DAY TWO: WOLF SPIDERS


[REAL PHOTO HERE]


For our first species spotlight, I thought I should choose one of the most startling spiders the average person is likely to encounter. The Lycosids or "wolf spiders" are large, hairy, long-legged and fast moving hunters found virtually everywhere in the world in significant numbers, but as intimidating as they are, they are among the majority of spiders with an only negligibly irritating bite.

As hunting spiders, wolfies do not construct permanent webs or nests, but spend their lives perpetually on the go, tracking prey with a large pair of forward-facing eyes [PHOTO HERE] and the third most advanced eyesight of all spider families. Once a tasty insect - or a smaller spider! - is within reach, it's a simple matter of pouncing the prey with the four front legs and delivering a bite.

In many ways, these creatures seem like the most "standard" a spider can get, but their child-rearing habits are entirely unique among all araneae. The mother Lycosid never stops hunting, but uses her Spinnerettes to carry her egg sac along with her, fiercely protecting it from hungry bugs and regularly inspecting it for damage. If she finds a gap in the silken case, she'll immediately repair it, and if the sac is taken from her, she'll search for it frantically, exhibiting known stress behaviors - spider anxiety - if she never finds it again.

Once the babies hatch, they will actually remain in the sac for several days before they begin to move around, which triggers their mom to start slicing the sac open with her jaws. Once freed, the young pile carefully onto their mother's back, clinging tightly to her furry abdomen, and will remain there from about a week to over a month, depending on the species or even the time of year. None of them will eat until they're out pouncing their own aphids and fruit flies, but mom will regularly seek puddles of water to stand in, waiting patiently for every last baby to climb down her legs, take a sip, and return to her back.

In a series of experiments conducted in the sixties, baby Lycosids were found to follow these rules so closely that, if their mother died, they would continue waiting on her back until most of them died of thirst. Babies separated by force from an adult's body would begin to take care of themselves, but fared poorly at it with a strikingly low survival rate. On a far brighter note, mothers introduced to "foreign" babies accepted them readily, or rather, they made no distinction between their own young and those of another parent.

....So does anyone reading this expect to hear about infanticide? Spiders have a cold, ruthless reputation for cannibalism, but it's virtually unheard of for a mother spider of any species to turn on any of her young, and it isn't all that common for babies to attack one another, either.
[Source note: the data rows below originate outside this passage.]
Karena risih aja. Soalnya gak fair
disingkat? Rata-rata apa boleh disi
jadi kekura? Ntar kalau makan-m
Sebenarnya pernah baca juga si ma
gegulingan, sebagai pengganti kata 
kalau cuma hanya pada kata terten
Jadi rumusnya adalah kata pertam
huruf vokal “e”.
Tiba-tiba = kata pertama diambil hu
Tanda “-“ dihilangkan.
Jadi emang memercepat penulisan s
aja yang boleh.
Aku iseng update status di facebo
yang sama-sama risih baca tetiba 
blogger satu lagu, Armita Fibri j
In fact, another experiment in the same paper introduced "orphan" babies to an unmated female, who responded with significant stress and attempted repeatedly to kick and brush the strange children back off of her body...but still never made a move to actually harm them. Instead, as the babies wore her down and found their place on her abdomen, she vented her frustration on the nearest inanimate objects - dragging the cotton balls out of her water dish.

If you're itching to see some Lycosids for yourself, the easiest way is to take a flashlight out to any mowed lawn on a warm night between late spring and early fall. If tiny wolves are present, and they often will be, those large upper eyes of theirs will reflect the light back like tiny, twinkling stars in the grass. Otherwise, you may encounter Lycosids when the weather grows much colder, as they begin to seek warmth and may wander their way into human dwellings. They're only looking for a literal hole in the wall or any dark, dry, narrow crevice to wait out the winter, and truly have no interest in biting anything bigger than a cockroach or a cricket. Unless your home is positively soaked in pesticides, which I very much do not recommend, it's almost certain that you already cohabitate with a number of "wolves" every winter that you never even notice, holing themselves up in the gaps and cracks behind your walls, between floorboards or the stacks of old boxes in some neglected closet. If you happen to see one dart across the floor, remember you've been getting by just fine with her cousins all along, and she'll soon put herself out of sight like the rest of them until she can safely return to her outdoor hunting grounds.